Congressman Taylor leads by seven points — 50 to 43 percent — against Democrat Elaine Luria in the 2nd congressional district, according to a Christopher Newport University (CNU) survey released on Monday. Five percent of Virginia voters remain undecided, while the margin of error for the poll is four points, making Taylor’s lead beyond the margin of error.

Taylor also leads by six points — 50 to 44 percent — with “committed voters” or voters who signaled that they will “definitely vote” in the midterm election.

Virginia independent voters also prefer Taylor to Luria by nine points, and Luria only has a modest five-point advantage with women over Taylor. CNU explained that this might result from a “large military presence in the district.”
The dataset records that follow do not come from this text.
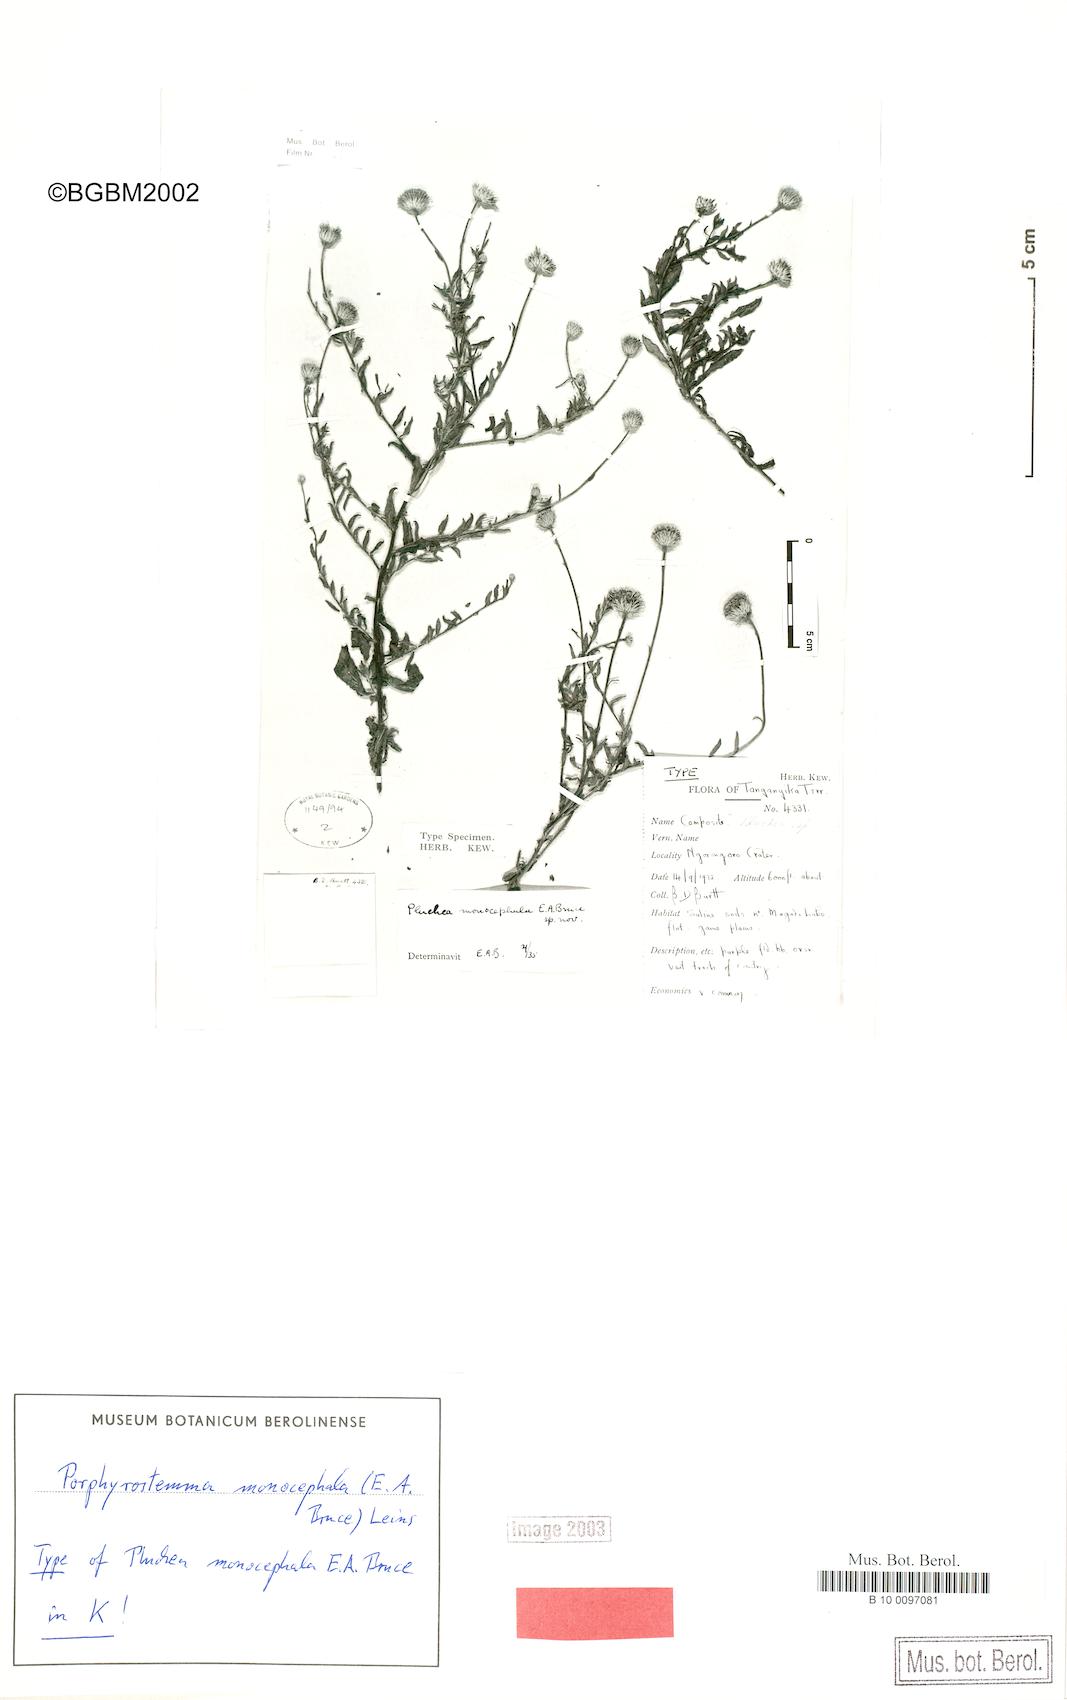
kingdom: Plantae
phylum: Tracheophyta
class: Magnoliopsida
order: Asterales
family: Asteraceae
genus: Porphyrostemma
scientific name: Porphyrostemma monocephala
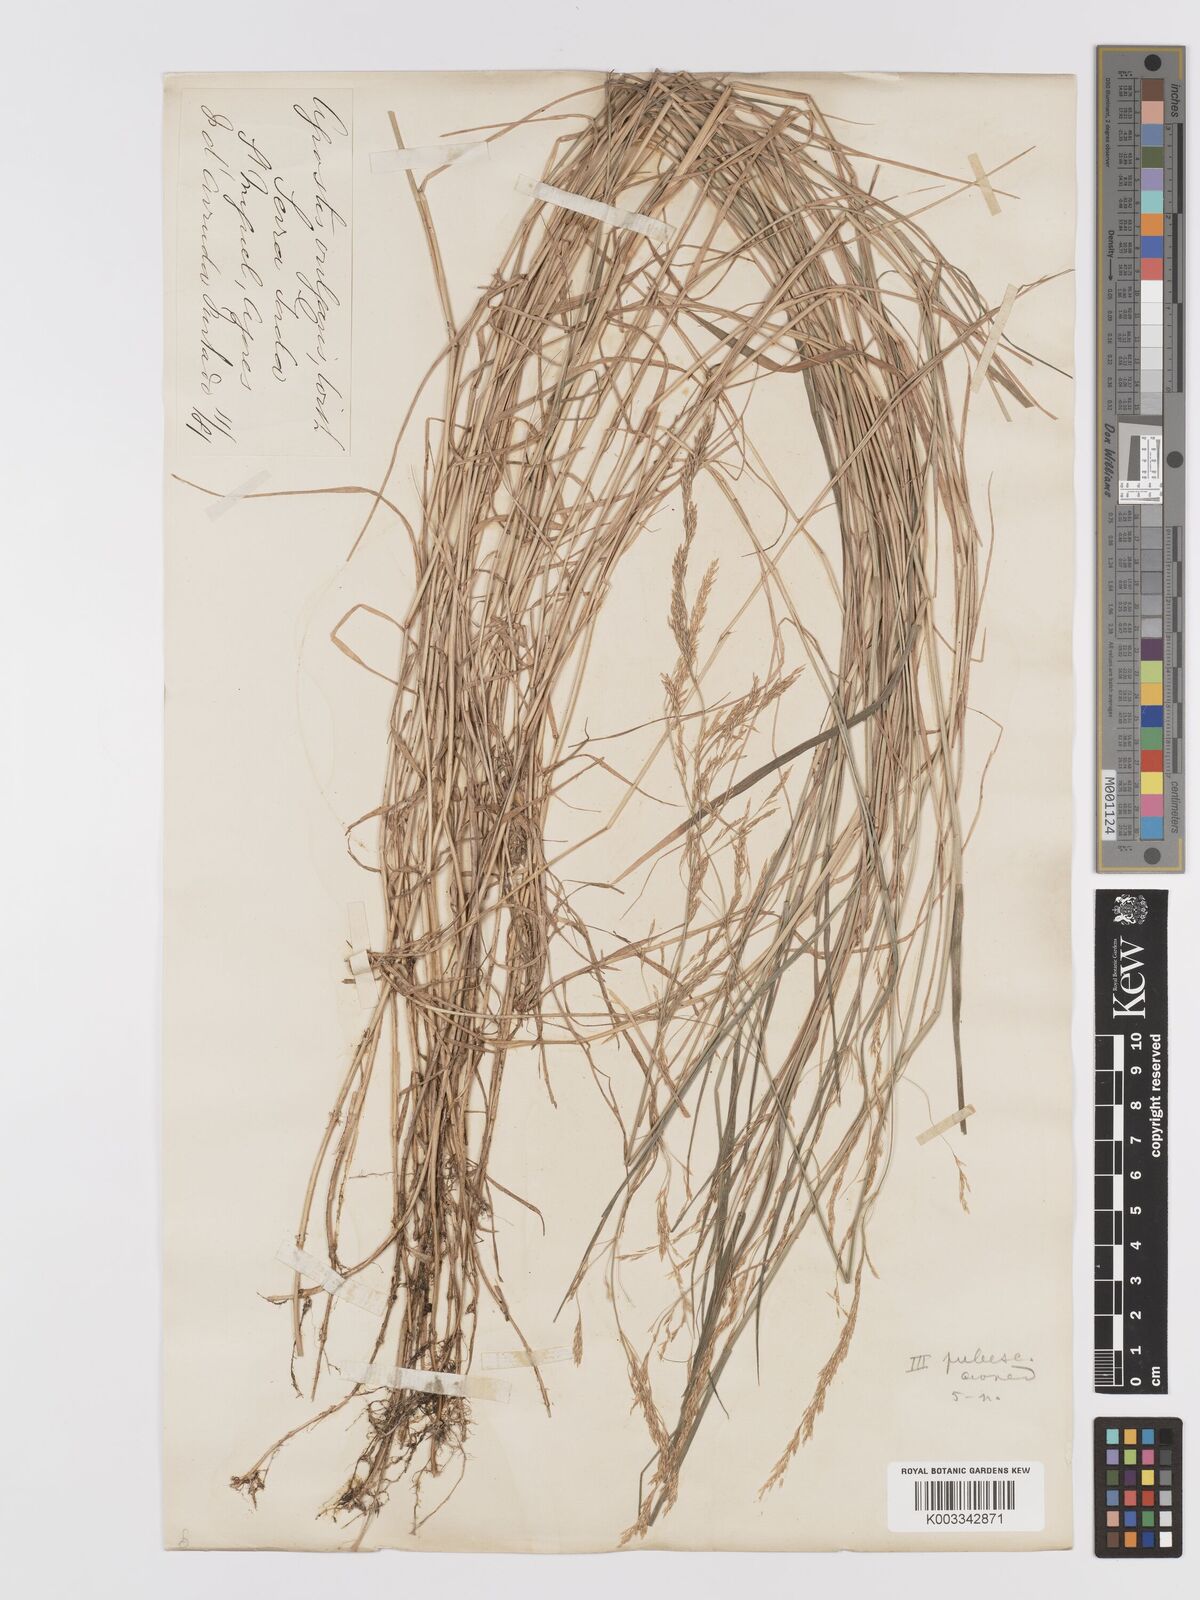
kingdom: Plantae
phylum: Tracheophyta
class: Liliopsida
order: Poales
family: Poaceae
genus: Agrostis
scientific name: Agrostis capillaris
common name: Colonial bentgrass
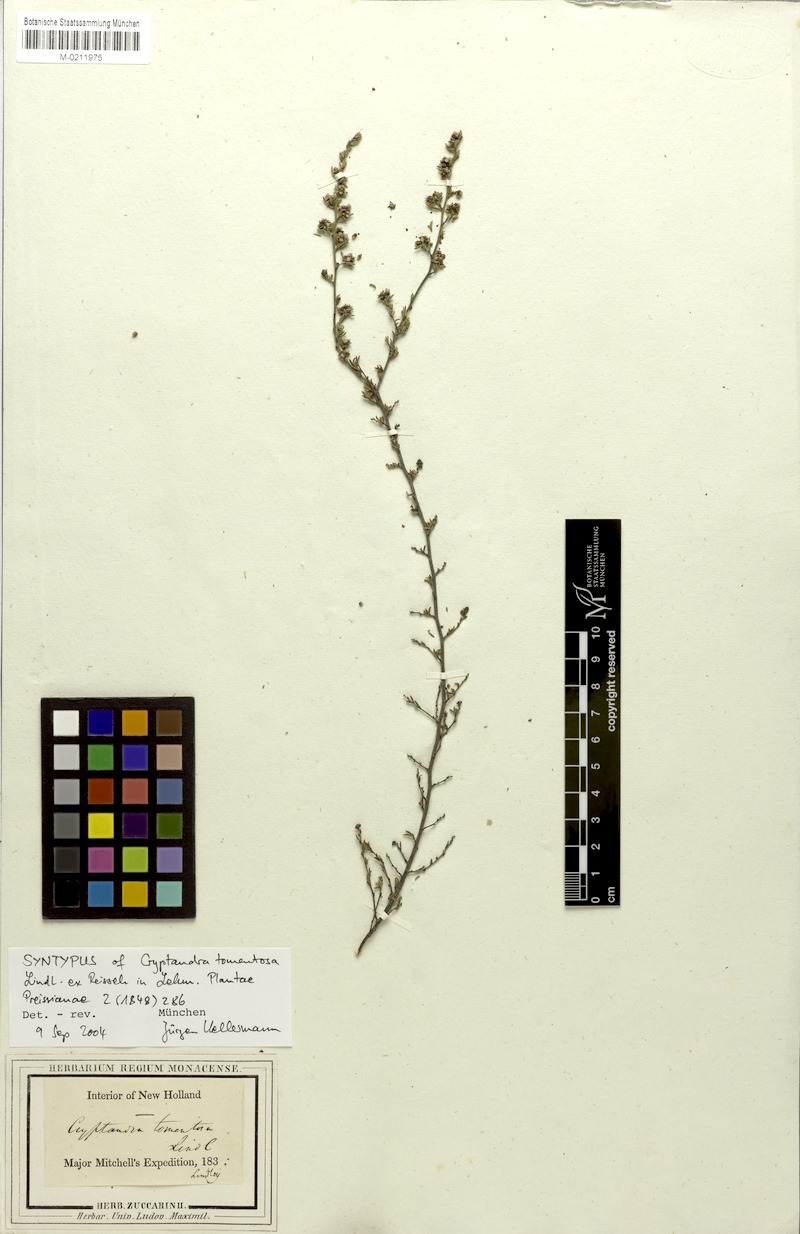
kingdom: Plantae
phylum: Tracheophyta
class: Magnoliopsida
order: Rosales
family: Rhamnaceae
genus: Cryptandra
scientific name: Cryptandra tomentosa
Dr. Rachel Bitecofer, assistant director of the Wason Center for polling at CNU, said that Taylor has performed even better compared to other Republicans up for re-election this year.

“Unlike his Republican peers in Congress, so far Taylor seems to be weathering a tough electoral environment well,” Bitecofer explained.

The CNU survey also reveals that despite Luria’s military background as a former Navy commander, 22 percent of military households prefer former Navy Seal Taylor.

Taylor continues to lead in the polls despite a ten percent Democratic advantage in enthusiasm in the Virginia congressional race.

“If Democratic turnout reaches its 2017 level, this race could narrow or even flip unexpectedly to Luria,” said Bitecofer. “Much depends on whether Democratic voters in this district maintain their enthusiasm through Election Day.”

Virginia’s second congressional district is one of the 60+ congressional seats that Republicans must hold so the GOP can continue to control the House of Representatives. Democrats must flip 24 seats to achieve a one-seat majority in the House.